**YOUR INSTRUCTIONS**
From the manuscript submission guidelines below, reproduce word for word the passage between "REVIEWS provide critical" and "to Editorial approval.", inclusive.

**DOCUMENT SECTION**
___

REVIEWS provide critical and analytical review or assessment of previously published work. The EJP welcomes novel and cogent reviews (1500 words maximum), subject to Editorial approval.

COMMENTS are extended letters (1000 words maximum) that address specific issues raised in material published in the journal. All comments will be sent for peer-review, the process being similar to article review. Comments will be published in as timely a manner as possible, accompanied where appropriate with a reply from the original author(s).


Manuscripts should be single-spaced in a serif font and saved in either Rich Text Format (.rtf), OpenOffice (.sxw), Microsoft Word (.doc), ASCII (.txt), Portable Document Format (.pdf) or LaTeX (EJP Class file available on request) format. Figures, tables and footnotes should be placed within the body of the document where appropriate. We aim for anonymous review of all submissions so please include a separate cover sheet with author name(s) and affiliation(s) and where possible avoid any obvious references to the author(s) within the body of the text. All word lengths given below include references, tables and appendices but exclude the abstract. When reporting quantitive data, the International System of Units (SI) should be used (e.g. metres rather than feet, Tesla rather than Gauss) although equivalent non-SI units may be provided parenthetically for ease of comparison with earlier studies.

Title Page should have a brief but informative title, the names and affiliations of all authors, and the name and contact details to be used for editorial correspondence. A short running title and acknowledgement of funding sources should be placed at the bottom of the page.

Abstracts should be a single-paragraph, concise summary (200 words maximum) of approach, data and/or theory, and conclusions. It should include a clear description of primary variables and major findings where applicable.

Text will be formatted according to the type of manuscript (see categories above) but will generally have an Introduction, Method, Results, Discussion and Conclusions. Acknowledgements should be placed after conclusions but before References.

References should be cited in text by author and year of publication in parentheses. List all authors in the first instance, then the first author’s surname with “et al” thereafter. Where an author has two or more reports in a given year of publication, use letter suffixes to the year of publication (e.g., Smith, 1995a, b). Note that all references should normally be in the public domain. A reference list should appear at the end of the manuscript in alphabetical order.

Tables should be located in the appropriate place within the text, preceded by a sequentially-numbered, self-explanatory title and referred to in the text. Additional explanatory information should be placed in footnotes to the title, column headings or entries. Please use lower case letters for table footnotes, rather than numerals or symbols.

Figures (photographs or illustrations) should also be located in the appropriate place within the text. If the document is accepted for publication, you will then be asked to submit separate image files, ideally as uncompressed, high-resolution JPEG (.jpg) or Encapsulated Postscript (.eps) files. Please ensure that figures will be readable when reduced to their published size (the EJP page size is A5 i.e., 148mm width by 210 mm height or half A4 size). Colour images are discouraged but may be acceptable by prior agreement with the Editors, with any extra expense being met by the author.

Captions should be a short but accurate description of a figure or table. The reader should not need to scan the text to understand the figure or table, but details beyond basic information should be in the body of the text. Any abbreviations or symbols not defined previously or within the figure or table should be explained in the caption.

___

**EXTRACTED RECORDS**
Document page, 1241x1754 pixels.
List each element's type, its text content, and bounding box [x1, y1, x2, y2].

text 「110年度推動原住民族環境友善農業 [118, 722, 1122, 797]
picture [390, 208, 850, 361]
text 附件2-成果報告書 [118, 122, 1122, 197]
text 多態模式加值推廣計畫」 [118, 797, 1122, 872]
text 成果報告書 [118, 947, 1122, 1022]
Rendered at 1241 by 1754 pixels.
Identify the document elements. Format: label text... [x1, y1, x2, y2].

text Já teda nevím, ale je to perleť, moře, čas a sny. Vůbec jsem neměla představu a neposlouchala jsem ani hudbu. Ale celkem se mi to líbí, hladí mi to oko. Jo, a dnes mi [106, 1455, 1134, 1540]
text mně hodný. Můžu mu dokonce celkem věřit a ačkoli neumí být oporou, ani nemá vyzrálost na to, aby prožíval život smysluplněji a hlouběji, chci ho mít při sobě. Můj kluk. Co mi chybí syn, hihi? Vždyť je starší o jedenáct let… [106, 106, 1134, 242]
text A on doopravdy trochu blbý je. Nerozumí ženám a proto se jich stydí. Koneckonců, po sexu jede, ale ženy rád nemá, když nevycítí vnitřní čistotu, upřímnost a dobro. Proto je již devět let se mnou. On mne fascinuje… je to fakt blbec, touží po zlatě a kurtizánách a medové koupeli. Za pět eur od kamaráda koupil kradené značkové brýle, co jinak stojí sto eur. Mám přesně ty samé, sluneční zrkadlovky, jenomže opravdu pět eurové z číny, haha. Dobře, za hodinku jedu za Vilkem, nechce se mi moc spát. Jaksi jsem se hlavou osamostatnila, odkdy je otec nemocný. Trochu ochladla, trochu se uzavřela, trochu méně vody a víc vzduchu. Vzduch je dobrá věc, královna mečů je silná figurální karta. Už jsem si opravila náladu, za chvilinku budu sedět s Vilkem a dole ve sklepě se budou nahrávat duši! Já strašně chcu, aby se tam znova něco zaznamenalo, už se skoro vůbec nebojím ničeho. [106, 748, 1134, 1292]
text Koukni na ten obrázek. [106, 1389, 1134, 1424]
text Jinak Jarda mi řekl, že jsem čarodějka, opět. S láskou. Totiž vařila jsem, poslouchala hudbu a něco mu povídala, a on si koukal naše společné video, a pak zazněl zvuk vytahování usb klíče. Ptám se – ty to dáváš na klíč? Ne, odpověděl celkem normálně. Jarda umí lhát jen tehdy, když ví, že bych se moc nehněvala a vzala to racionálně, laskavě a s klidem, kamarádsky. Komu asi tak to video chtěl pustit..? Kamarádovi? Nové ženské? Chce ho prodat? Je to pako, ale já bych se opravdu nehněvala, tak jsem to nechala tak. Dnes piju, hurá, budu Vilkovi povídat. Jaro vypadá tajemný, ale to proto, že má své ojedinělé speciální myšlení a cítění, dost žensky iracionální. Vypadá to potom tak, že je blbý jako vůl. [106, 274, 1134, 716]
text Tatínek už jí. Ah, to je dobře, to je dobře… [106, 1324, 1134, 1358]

___

**SOLUTION TO THIS TASK**
REVIEWS provide critical and analytical review or assessment of previously published work. The EJP welcomes novel and cogent reviews (1500 words maximum), subject to Editorial approval.